In the world, in addition to Nicaragua and Venezuela, other economies that keep their borders open are Afghanistan, Angola, Burundi, Chad, Egypt, Eritrea, Gambia, Guinea (Rep.), Guyana, Kenya, Liberia, Madagascar, Malawi, Mali, Mauritania, Myanmar, Nepal, Nigeria, Palau, Slovenia, South Sudan, Tanzania, Togo, and Zimbabwe.
Nine other economies had restrictions on travelers to specific destinations. This group includes Botswana, Haiti, Japan, the Maldives, Nauru, Niue, St. Kitts and Nevis, the Syrian Arab Republic, and the United States of America.
A group similar to the previous one had only taken measures related to quarantine or self-isolation. They are, Barbados, Belarus, Ethiopia, Ireland, Puerto Rico, Sierra Leone, St. Vincent and Grenadine, United Kingdom and Zambia.
Central America is closed to the world
All the countries of Central America, with the exception of Nicaragua, are included in the group of 166 destinations (76% of the total around the world) that completely or partially had their borders closed, which has paralyzed world passenger traffic.
“Tourism has been the sector hardest hit by this crisis because countries close borders and people stay at home. Our Organization calls on governments to coordinate the lifting of restrictions, at the appropriate time and in a responsible manner, when it is considered safe to do so. Tourism is the lifesaver for millions of people, especially in developing countries. Reopening the world to tourism will save jobs, protect livelihoods and allow our sector to resume its vital role in driving sustainable development,” said Zurab Pololikashvili, Secretary-General of the World Tourism Organization.
According to the report, when broken down by region, it is observed that 83%t of destinations in Europe have completely closed the borders to international tourism.
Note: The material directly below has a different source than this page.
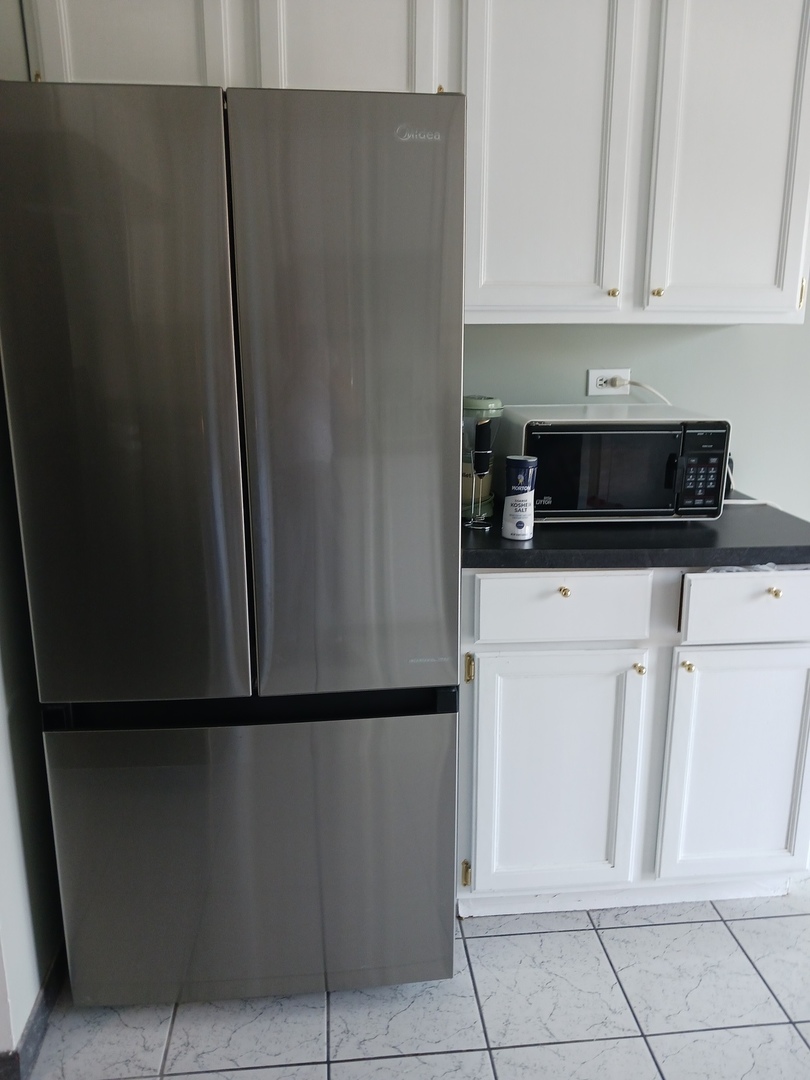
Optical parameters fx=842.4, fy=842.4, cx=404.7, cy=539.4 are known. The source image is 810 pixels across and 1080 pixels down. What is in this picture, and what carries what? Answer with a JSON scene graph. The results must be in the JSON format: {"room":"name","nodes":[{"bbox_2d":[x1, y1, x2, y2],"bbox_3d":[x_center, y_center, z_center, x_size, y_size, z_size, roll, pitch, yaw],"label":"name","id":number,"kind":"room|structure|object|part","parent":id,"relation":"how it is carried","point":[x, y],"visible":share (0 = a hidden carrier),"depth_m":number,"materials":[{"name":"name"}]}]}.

In the Americas, the percentage is 80%, in Asia and the Pacific 70%, in the Middle East 62%, and in Africa 57%.
Of the 217 destinations worldwide, a total of 156 (72%) have completely stopped international tourism, according to data collected as of April 27, 2020.
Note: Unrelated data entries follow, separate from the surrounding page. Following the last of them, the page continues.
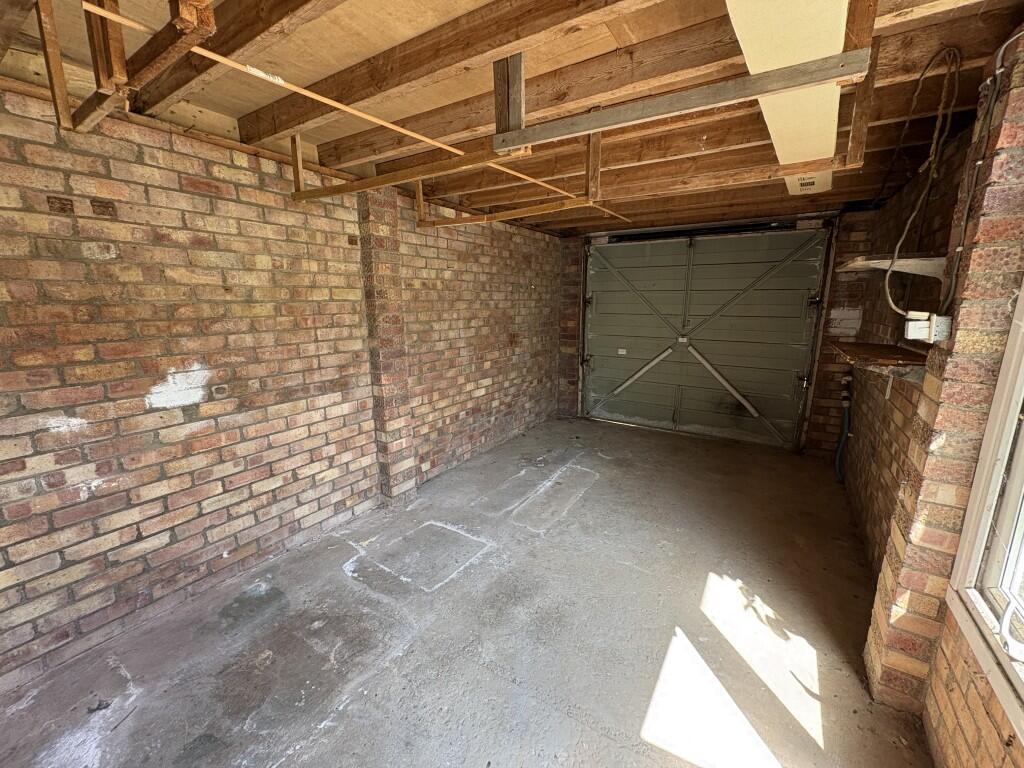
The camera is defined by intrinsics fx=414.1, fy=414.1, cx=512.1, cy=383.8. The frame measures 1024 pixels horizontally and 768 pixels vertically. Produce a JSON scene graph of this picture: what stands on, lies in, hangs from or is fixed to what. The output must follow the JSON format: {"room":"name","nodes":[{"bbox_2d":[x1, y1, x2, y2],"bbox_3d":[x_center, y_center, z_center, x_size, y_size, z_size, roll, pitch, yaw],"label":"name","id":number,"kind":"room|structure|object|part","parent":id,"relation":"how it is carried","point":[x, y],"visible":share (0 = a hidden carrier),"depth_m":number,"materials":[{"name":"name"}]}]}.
{"room":"garage","nodes":[
{"label":"garage","id":0,"kind":"room"},
{"bbox_2d":[0,76,566,696],"bbox_3d":[-1.134,-0.265,3.102,0.203,2.490,6.705,7,14,33],"label":"left brick wall","id":1,"kind":"structure","parent":0,"point":[45,207],"depth_m":2.17,"materials":[{"name":"brick"}]},
{"bbox_2d":[358,186,415,506],"bbox_3d":[-0.947,-0.253,3.140,0.196,2.396,0.286,7,14,33],"label":"brick pillar","id":2,"kind":"structure","parent":1,"relation":"attached to","point":[389,207],"depth_m":3.05,"materials":[{"name":"brick"}]},
{"bbox_2d":[0,415,933,767],"bbox_3d":[0.350,1.177,2.436,3.556,0.122,6.404,7,14,33],"label":"concrete floor","id":3,"kind":"structure","parent":0,"point":[325,734],"depth_m":2.00,"materials":[{"name":"grey concrete"}]},
{"bbox_2d":[0,0,1023,236],"bbox_3d":[0.398,-1.404,2.137,3.705,0.167,6.148,7,14,33],"label":"ceiling","id":4,"kind":"structure","parent":0,"point":[314,143],"depth_m":1.78,"materials":[{"name":"brown wood"}]},
{"bbox_2d":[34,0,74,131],"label":"wooden stud","id":5,"kind":"object","parent":4,"relation":"attached to","point":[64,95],"visible":0.96,"depth_m":1.23,"materials":[{"name":"brown wood"}]},
{"bbox_2d":[33,0,216,134],"bbox_3d":[-1.121,-0.966,1.124,0.848,0.400,0.235,7,14,33],"label":"wooden bracket","id":6,"kind":"object","parent":4,"relation":"attached to","point":[64,95],"visible":0.86,"depth_m":1.14,"materials":[{"name":"brown wood"}]},
{"bbox_2d":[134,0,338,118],"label":"ceiling joist","id":7,"kind":"object","parent":4,"relation":"attached to","point":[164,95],"visible":0.96,"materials":[{"name":"brown wood"}]},
{"bbox_2d":[91,1,631,218],"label":"wooden strip","id":8,"kind":"object","parent":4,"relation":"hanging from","point":[382,123],"visible":0.95,"depth_m":1.50,"materials":[{"name":"brown wood"}]},
{"bbox_2d":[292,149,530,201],"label":"wooden brace","id":9,"kind":"object","parent":4,"relation":"attached to","point":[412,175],"visible":0.93,"depth_m":2.09,"materials":[{"name":"brown wood"}]},
{"bbox_2d":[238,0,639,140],"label":"ceiling joist","id":10,"kind":"object","parent":4,"relation":"attached to","point":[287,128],"visible":0.98,"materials":[{"name":"brown wood"}]},
{"bbox_2d":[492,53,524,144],"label":"wooden post","id":11,"kind":"object","parent":4,"relation":"attached to","point":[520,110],"visible":0.86,"depth_m":1.54,"materials":[{"name":"brown wood"}]},
{"bbox_2d":[413,130,623,229],"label":"wooden frame","id":12,"kind":"object","parent":4,"relation":"hanging from","point":[420,224],"visible":0.82,"depth_m":2.40,"materials":[{"name":"brown wood"}]},
{"bbox_2d":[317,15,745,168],"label":"ceiling joist","id":13,"kind":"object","parent":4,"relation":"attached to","point":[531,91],"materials":[{"name":"brown wood"}]},
{"bbox_2d":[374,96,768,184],"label":"ceiling joist","id":14,"kind":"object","parent":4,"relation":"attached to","point":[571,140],"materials":[{"name":"wood"}]},
{"bbox_2d":[493,48,868,151],"bbox_3d":[0.468,-0.912,1.372,1.017,0.079,0.053,7,14,33],"label":"wooden beam","id":15,"kind":"object","parent":4,"relation":"attached to","point":[757,91],"visible":1,"depth_m":1.29,"materials":[{"name":"grey wood"}]},
{"bbox_2d":[725,0,849,189],"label":"insulation board","id":16,"kind":"object","parent":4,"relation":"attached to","point":[747,48],"visible":0.85,"depth_m":1.25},
{"bbox_2d":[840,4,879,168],"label":"wooden bracket","id":17,"kind":"object","parent":4,"relation":"attached to","point":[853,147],"visible":0.9,"depth_m":1.44,"materials":[{"name":"brown wood"}]},
{"bbox_2d":[883,46,964,311],"bbox_3d":[1.678,-0.803,1.699,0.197,0.996,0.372,7,14,33],"label":"electrical cable","id":18,"kind":"object","parent":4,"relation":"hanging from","point":[887,289],"visible":0.97,"depth_m":1.68,"materials":[{"name":"plastic"}]},
{"bbox_2d":[557,208,899,458],"bbox_3d":[2.168,-0.644,4.972,3.899,2.469,0.216,7,14,33],"label":"back wall","id":19,"kind":"structure","parent":0,"point":[857,237],"depth_m":4.14,"materials":[{"name":"brick"}]},
{"bbox_2d":[580,225,832,451],"bbox_3d":[2.069,-0.615,4.905,2.508,2.438,0.177,7,14,33],"label":"garage door","id":20,"kind":"structure","parent":19,"relation":"in","point":[601,349],"depth_m":4.80,"materials":[{"name":"metal"}]},
{"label":"hinge","id":21,"kind":"part","parent":20,"relation":"part of","materials":[{"name":"black metal"}]},
{"bbox_2d":[845,29,1023,767],"bbox_3d":[1.648,0.151,1.320,0.215,2.588,6.518,7,14,33],"label":"right brick wall","id":22,"kind":"structure","parent":0,"point":[982,719],"depth_m":2.09,"materials":[{"name":"brick"}]},
{"bbox_2d":[834,373,852,482],"bbox_3d":[2.962,0.413,3.695,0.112,0.913,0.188,7,14,33],"label":"blue pipe","id":23,"kind":"object","parent":22,"relation":"attached to","point":[846,414],"visible":0.9,"depth_m":3.70,"materials":[{"name":"blue"}]},
{"bbox_2d":[828,340,927,382],"bbox_3d":[1.998,-0.122,2.265,0.363,0.106,0.870,7,14,33],"label":"wooden shelf","id":24,"kind":"object","parent":22,"relation":"attached to","point":[893,349],"visible":0.79,"depth_m":2.09,"materials":[{"name":"brown wood"}]},
{"bbox_2d":[837,252,946,280],"bbox_3d":[1.965,-0.582,2.139,0.376,0.105,0.756,7,14,33],"label":"upper shelf","id":25,"kind":"object","parent":22,"relation":"attached to","point":[923,272],"visible":0.73,"depth_m":1.91,"materials":[{"name":"white wood"}]},
{"bbox_2d":[904,311,951,342],"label":"junction box","id":26,"kind":"object","parent":22,"relation":"attached to","point":[933,317],"visible":0.96,"depth_m":1.49,"materials":[{"name":"white plastic"}]},
{"bbox_2d":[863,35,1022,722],"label":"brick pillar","id":27,"kind":"structure","parent":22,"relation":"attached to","point":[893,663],"depth_m":1.41,"materials":[{"name":"brick"}]},
{"bbox_2d":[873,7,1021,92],"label":"ceiling joist","id":28,"kind":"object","parent":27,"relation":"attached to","point":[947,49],"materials":[{"name":"brown wood"}]},
{"bbox_2d":[944,29,1020,304],"bbox_3d":[1.542,-0.705,1.347,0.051,0.879,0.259,7,14,33],"label":"electrical cable","id":29,"kind":"object","parent":22,"relation":"attached to","point":[997,72],"visible":0.96,"depth_m":1.40,"materials":[{"name":"grey plastic"}]},
{"bbox_2d":[942,282,1023,744],"bbox_3d":[1.179,0.119,0.640,0.150,1.626,1.687,7,14,33],"label":"window","id":30,"kind":"structure","parent":22,"relation":"in","point":[1012,599],"depth_m":1.28,"materials":[{"name":"white"}]},
{"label":"window latch","id":31,"kind":"part","parent":30,"relation":"part of","materials":[{"name":"white"}]}
]}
In 25% of destinations, restrictions have been in place for at least three months, while in 40% of them, restrictions began at least two months ago. Among the study’s most significant data is that no destination has so far lifted or eased travel restrictions, UNWTO indicates.
What happened in Nicaragua
It should be remembered, however, that in the case of Nicaragua, it was the commercial airlines that gradually withdrew from the country as Central American governments closed their borders of all kinds, which affects connections and therefore traffic to Nicaraguan soil.
In Nicaragua, the suspension of flights was never officially announced by order of the Government.
In fact, that was the argument that the Daniel Ortega regime used to reject two repatriation flights that were scheduled from the Cayman Islands.
On April 17, when all the international commercial airlines had already suspended flights to the country, Ortega notified Cayman Airways that he would not allow two flights from Cayman Island, with stranded Nicaraguans.
“The Government of the Cayman Islands informed Cayman Airways that the Nicaraguan Government closed its borders indefinitely as of today (April 17), and as a result, repatriation flights scheduled to depart from Grand Cayman to Managua this Saturday, April 18, 2020, have been canceled,” the airline reported on its website.
And although the borders are still open to international travelers, the truth is that Nicaraguans seeking to enter the country have not been allowed to enter by way land borders and have had to undertake long journeys in Central America to reach Nicaragua, where they are rejected.